**WORK TO BE COMPLETED:** Line by line, restate the material exactly.

**PROVIDED INFORMATION:**
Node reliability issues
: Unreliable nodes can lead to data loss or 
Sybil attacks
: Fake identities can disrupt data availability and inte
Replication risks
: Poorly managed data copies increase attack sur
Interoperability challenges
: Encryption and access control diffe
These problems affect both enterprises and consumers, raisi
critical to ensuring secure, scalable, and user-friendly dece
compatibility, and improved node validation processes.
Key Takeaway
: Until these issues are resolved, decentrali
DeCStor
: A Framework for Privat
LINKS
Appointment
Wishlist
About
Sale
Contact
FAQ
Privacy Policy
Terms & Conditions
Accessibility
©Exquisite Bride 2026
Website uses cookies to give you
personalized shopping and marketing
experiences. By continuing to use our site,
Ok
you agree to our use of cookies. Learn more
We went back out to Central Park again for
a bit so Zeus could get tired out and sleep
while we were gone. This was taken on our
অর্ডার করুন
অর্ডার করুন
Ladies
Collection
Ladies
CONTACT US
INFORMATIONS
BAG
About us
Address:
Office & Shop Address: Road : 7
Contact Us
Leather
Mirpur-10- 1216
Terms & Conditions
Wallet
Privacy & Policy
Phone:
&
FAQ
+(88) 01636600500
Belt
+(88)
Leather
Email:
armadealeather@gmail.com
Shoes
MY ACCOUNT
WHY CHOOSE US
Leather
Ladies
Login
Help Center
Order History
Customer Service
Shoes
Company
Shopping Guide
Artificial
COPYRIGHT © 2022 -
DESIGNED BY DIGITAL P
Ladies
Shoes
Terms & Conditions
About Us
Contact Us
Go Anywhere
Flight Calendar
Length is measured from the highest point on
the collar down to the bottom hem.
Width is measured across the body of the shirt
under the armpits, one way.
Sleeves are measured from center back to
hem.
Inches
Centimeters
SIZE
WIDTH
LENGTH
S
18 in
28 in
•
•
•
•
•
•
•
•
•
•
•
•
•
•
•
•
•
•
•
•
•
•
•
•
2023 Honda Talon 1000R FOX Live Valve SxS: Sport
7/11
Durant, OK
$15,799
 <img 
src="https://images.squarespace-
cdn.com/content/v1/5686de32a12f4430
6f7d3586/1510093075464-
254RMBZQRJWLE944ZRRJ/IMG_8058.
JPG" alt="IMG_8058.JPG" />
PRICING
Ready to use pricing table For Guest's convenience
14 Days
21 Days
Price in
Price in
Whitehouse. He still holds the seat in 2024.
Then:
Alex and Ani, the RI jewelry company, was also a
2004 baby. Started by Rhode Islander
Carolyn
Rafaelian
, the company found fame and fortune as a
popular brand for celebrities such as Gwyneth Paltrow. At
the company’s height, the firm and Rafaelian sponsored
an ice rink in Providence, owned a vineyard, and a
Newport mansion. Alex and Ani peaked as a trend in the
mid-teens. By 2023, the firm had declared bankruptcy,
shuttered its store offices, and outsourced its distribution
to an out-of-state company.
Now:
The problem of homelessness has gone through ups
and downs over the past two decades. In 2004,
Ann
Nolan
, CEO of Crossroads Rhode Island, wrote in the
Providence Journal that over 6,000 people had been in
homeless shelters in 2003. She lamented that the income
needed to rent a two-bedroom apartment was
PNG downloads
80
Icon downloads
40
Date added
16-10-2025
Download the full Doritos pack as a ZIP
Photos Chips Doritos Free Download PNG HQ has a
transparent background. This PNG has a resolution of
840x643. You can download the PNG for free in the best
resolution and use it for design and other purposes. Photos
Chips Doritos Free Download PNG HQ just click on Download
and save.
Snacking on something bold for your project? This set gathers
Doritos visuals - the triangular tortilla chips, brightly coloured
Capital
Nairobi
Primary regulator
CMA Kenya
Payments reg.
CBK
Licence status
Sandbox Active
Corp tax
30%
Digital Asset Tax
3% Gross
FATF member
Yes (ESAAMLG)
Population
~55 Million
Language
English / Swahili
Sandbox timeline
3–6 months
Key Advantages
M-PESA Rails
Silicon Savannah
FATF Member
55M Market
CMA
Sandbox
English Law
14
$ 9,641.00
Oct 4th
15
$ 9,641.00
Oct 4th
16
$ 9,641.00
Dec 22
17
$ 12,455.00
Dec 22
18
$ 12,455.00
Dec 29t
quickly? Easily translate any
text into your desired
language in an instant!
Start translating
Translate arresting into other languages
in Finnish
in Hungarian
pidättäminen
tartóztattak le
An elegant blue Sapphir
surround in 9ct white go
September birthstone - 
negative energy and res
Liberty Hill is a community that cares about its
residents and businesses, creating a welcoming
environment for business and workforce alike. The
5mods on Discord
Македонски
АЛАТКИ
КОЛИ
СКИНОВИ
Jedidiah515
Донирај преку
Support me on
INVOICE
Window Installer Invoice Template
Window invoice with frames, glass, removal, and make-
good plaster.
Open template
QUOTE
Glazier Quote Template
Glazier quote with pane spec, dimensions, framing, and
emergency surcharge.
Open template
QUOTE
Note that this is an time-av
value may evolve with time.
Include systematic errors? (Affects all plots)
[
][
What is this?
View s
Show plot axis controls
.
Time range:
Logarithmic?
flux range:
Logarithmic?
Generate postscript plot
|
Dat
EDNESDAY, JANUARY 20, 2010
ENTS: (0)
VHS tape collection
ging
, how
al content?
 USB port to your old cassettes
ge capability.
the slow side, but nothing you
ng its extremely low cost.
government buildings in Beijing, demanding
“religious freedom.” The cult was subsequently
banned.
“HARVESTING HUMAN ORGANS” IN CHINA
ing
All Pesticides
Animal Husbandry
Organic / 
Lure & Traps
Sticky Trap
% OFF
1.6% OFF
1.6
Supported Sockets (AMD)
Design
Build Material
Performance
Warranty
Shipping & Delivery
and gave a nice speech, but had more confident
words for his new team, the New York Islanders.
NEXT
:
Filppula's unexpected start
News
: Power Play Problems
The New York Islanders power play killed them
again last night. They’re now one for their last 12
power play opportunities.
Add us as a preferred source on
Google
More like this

**EXERCISE OUTPUT:**
Node reliability issues
: Unreliable nodes can lead to data loss or 
Sybil attacks
: Fake identities can disrupt data availability and inte
Replication risks
: Poorly managed data copies increase attack sur
Interoperability challenges
: Encryption and access control diffe
These problems affect both enterprises and consumers, raisi
critical to ensuring secure, scalable, and user-friendly dece
compatibility, and improved node validation processes.
Key Takeaway
: Until these issues are resolved, decentrali
DeCStor
: A Framework for Privat
LINKS
Appointment
Wishlist
About
Sale
Contact
FAQ
Privacy Policy
Terms & Conditions
Accessibility
©Exquisite Bride 2026
Website uses cookies to give you
personalized shopping and marketing
experiences. By continuing to use our site,
Ok
you agree to our use of cookies. Learn more
We went back out to Central Park again for
a bit so Zeus could get tired out and sleep
while we were gone. This was taken on our
অর্ডার করুন
অর্ডার করুন
Ladies
Collection
Ladies
CONTACT US
INFORMATIONS
BAG
About us
Address:
Office & Shop Address: Road : 7
Contact Us
Leather
Mirpur-10- 1216
Terms & Conditions
Wallet
Privacy & Policy
Phone:
&
FAQ
+(88) 01636600500
Belt
+(88)
Leather
Email:
armadealeather@gmail.com
Shoes
MY ACCOUNT
WHY CHOOSE US
Leather
Ladies
Login
Help Center
Order History
Customer Service
Shoes
Company
Shopping Guide
Artificial
COPYRIGHT © 2022 -
DESIGNED BY DIGITAL P
Ladies
Shoes
Terms & Conditions
About Us
Contact Us
Go Anywhere
Flight Calendar
Length is measured from the highest point on
the collar down to the bottom hem.
Width is measured across the body of the shirt
under the armpits, one way.
Sleeves are measured from center back to
hem.
Inches
Centimeters
SIZE
WIDTH
LENGTH
S
18 in
28 in
•
•
•
•
•
•
•
•
•
•
•
•
•
•
•
•
•
•
•
•
•
•
•
•
2023 Honda Talon 1000R FOX Live Valve SxS: Sport
7/11
Durant, OK
$15,799
 <img 
src="https://images.squarespace-
cdn.com/content/v1/5686de32a12f4430
6f7d3586/1510093075464-
254RMBZQRJWLE944ZRRJ/IMG_8058.
JPG" alt="IMG_8058.JPG" />
PRICING
Ready to use pricing table For Guest's convenience
14 Days
21 Days
Price in
Price in
Whitehouse. He still holds the seat in 2024.
Then:
Alex and Ani, the RI jewelry company, was also a
2004 baby. Started by Rhode Islander
Carolyn
Rafaelian
, the company found fame and fortune as a
popular brand for celebrities such as Gwyneth Paltrow. At
the company’s height, the firm and Rafaelian sponsored
an ice rink in Providence, owned a vineyard, and a
Newport mansion. Alex and Ani peaked as a trend in the
mid-teens. By 2023, the firm had declared bankruptcy,
shuttered its store offices, and outsourced its distribution
to an out-of-state company.
Now:
The problem of homelessness has gone through ups
and downs over the past two decades. In 2004,
Ann
Nolan
, CEO of Crossroads Rhode Island, wrote in the
Providence Journal that over 6,000 people had been in
homeless shelters in 2003. She lamented that the income
needed to rent a two-bedroom apartment was
PNG downloads
80
Icon downloads
40
Date added
16-10-2025
Download the full Doritos pack as a ZIP
Photos Chips Doritos Free Download PNG HQ has a
transparent background. This PNG has a resolution of
840x643. You can download the PNG for free in the best
resolution and use it for design and other purposes. Photos
Chips Doritos Free Download PNG HQ just click on Download
and save.
Snacking on something bold for your project? This set gathers
Doritos visuals - the triangular tortilla chips, brightly coloured
Capital
Nairobi
Primary regulator
CMA Kenya
Payments reg.
CBK
Licence status
Sandbox Active
Corp tax
30%
Digital Asset Tax
3% Gross
FATF member
Yes (ESAAMLG)
Population
~55 Million
Language
English / Swahili
Sandbox timeline
3–6 months
Key Advantages
M-PESA Rails
Silicon Savannah
FATF Member
55M Market
CMA
Sandbox
English Law
14
$ 9,641.00
Oct 4th
15
$ 9,641.00
Oct 4th
16
$ 9,641.00
Dec 22
17
$ 12,455.00
Dec 22
18
$ 12,455.00
Dec 29t
quickly? Easily translate any
text into your desired
language in an instant!
Start translating
Translate arresting into other languages
in Finnish
in Hungarian
pidättäminen
tartóztattak le
An elegant blue Sapphir
surround in 9ct white go
September birthstone - 
negative energy and res
Liberty Hill is a community that cares about its
residents and businesses, creating a welcoming
environment for business and workforce alike. The
5mods on Discord
Македонски
АЛАТКИ
КОЛИ
СКИНОВИ
Jedidiah515
Донирај преку
Support me on
INVOICE
Window Installer Invoice Template
Window invoice with frames, glass, removal, and make-
good plaster.
Open template
QUOTE
Glazier Quote Template
Glazier quote with pane spec, dimensions, framing, and
emergency surcharge.
Open template
QUOTE
Note that this is an time-av
value may evolve with time.
Include systematic errors? (Affects all plots)
[
][
What is this?
View s
Show plot axis controls
.
Time range:
Logarithmic?
flux range:
Logarithmic?
Generate postscript plot
|
Dat
EDNESDAY, JANUARY 20, 2010
ENTS: (0)
VHS tape collection
ging
, how
al content?
 USB port to your old cassettes
ge capability.
the slow side, but nothing you
ng its extremely low cost.
government buildings in Beijing, demanding
“religious freedom.” The cult was subsequently
banned.
“HARVESTING HUMAN ORGANS” IN CHINA
ing
All Pesticides
Animal Husbandry
Organic / 
Lure & Traps
Sticky Trap
% OFF
1.6% OFF
1.6
Supported Sockets (AMD)
Design
Build Material
Performance
Warranty
Shipping & Delivery
and gave a nice speech, but had more confident
words for his new team, the New York Islanders.
NEXT
:
Filppula's unexpected start
News
: Power Play Problems
The New York Islanders power play killed them
again last night. They’re now one for their last 12
power play opportunities.
Add us as a preferred source on
Google
More like this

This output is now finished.